Constant engagement with these topics helps me, however slowly, undo those ancient ingrained Othering habits. When I get a supportive comment on a feminist article, a Like, a reshare, those reinforcement mechanisms tickle my lizard brain. They tell that deep distant me, “this is rewarding. This is the right way to think.” And if I end up discussing the topic, arguing and defending the point at hand, that hones and practices a mindfulness toward equality as well.

I will never be perfect in these respects. But I keep up the reading and sharing and discussion in hopes of drawing ever closer to an ideal.

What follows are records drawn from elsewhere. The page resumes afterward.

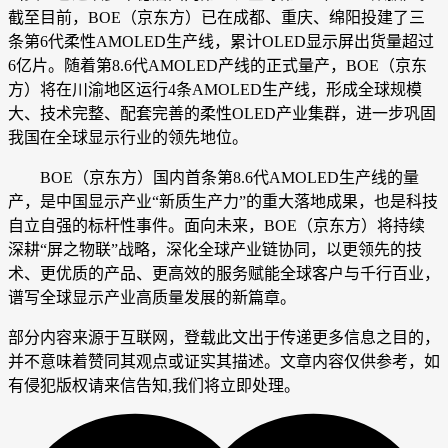
截至目前，BOE（京东方）已在成都、重庆、绵阳投建了三
条第6代柔性AMOLED生产线，累计OLED显示屏出货量超过
6亿片。随着第8.6代AMOLED产线的正式量产，BOE（京东
方）将在川渝地区运行4条AMOLED生产线，形成全球规模
大、技术完整、配套完善的柔性OLED产业集群，进一步巩固
我国在全球显示行业的领先地位。
BOE（京东方）国内首条第8.6代AMOLED生产线的量
产，是中国显示产业“新质生产力”的重大落地成果，也是科技
自立自强的标杆性事件。面向未来，BOE（京东方）将持续
深耕“屏之物联”战略，深化全球产业链协同，以更领先的技
术、更优质的产品、更高效的服务赋能全球客户与千行百业，
谱写全球显示产业高质量发展的新篇章。
部分内容来源于互联网，登载此文出于传递更多信息之目的，
并不意味着赞同其观点或证实其描述。文章内容仅供参考，如
有侵犯版权请来信告知,我们将立即处理。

I do these things to change the world:

If I find it difficult to undo my own ignorance and prejudice, being a willing participant in the process, how much harder it must be to effect that change in a whole society! There are millions more like me whose privilege blinds them to true things and whose upbringing has entrenched false ones. There are unknowable numbers who actively fight back against changing these attitudes. Multiply the inertia of one person times how many people there are alive, then add still more for active bigotry… suffice to say my little-read feed is a teaspoon to the ocean at best.

But the only way we can hope to see change is by flooding the airwaves. We need to call out bigotry and expose it, mock it, demonstrate how foolish and outdated and uncool it is. We need to recognize positive forces and trends and praise them, celebrate them, recognize them as the way of the future for humanity. Why? To create such a pervasive atmosphere of truth and good that the next generation gets a different, better set of ingrained habits than I did. If every Twitter feed, every billboard, every odd conversation on the street, celebrates respect for the whole human person, then bigots will feel alone, out-of-touch, ashamed. People are social creatures who desire the validation of their fellow beings. The more isolated and kooky a hateful attitude appears, the fewer people will find it appealing, and the better the world becomes for all of us.

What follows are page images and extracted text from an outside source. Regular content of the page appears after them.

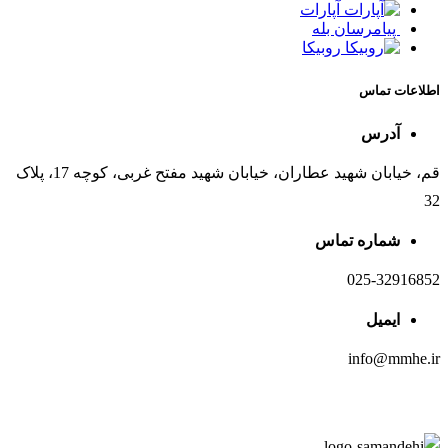
آپارات
پیامرسان بله
روبیکا
اطلاعات تماس
آدرس
قم، خیابان شهید عطاران، خیابان شهید مفتح غربی، کوچه 17، پلاک
32
شماره تماس
025-32916852
ایمیل
info@mmhe.ir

I can’t bring that about on my own, of course. But I can bring up the average, do my part to build that sussurus of positive voices. Seeing frequent posts affirming what’s right can help others like me, seeking to burn out old prejudices, make progress on that task. And maybe, every once in a while, someone actually resistant to or uncaring about ideals of equality might see a signal I boosted and think, “huh, that never occurred to me before.” Without realizing it, they get a little closer to leaving their problematic attitudes behind. My own audience is small (and probably doesn’t include any active bigots, hah), but in the wild world of Internet social media where things go viral and reach unexpected audiences, I never know what good a shared post might do.

That’s why the soapbox, that’s why racism this sexism that. It’s something I can do, here and now, every day, to make myself and the world around me better. And if that isn’t the purpose of living a life, I don’t know what is.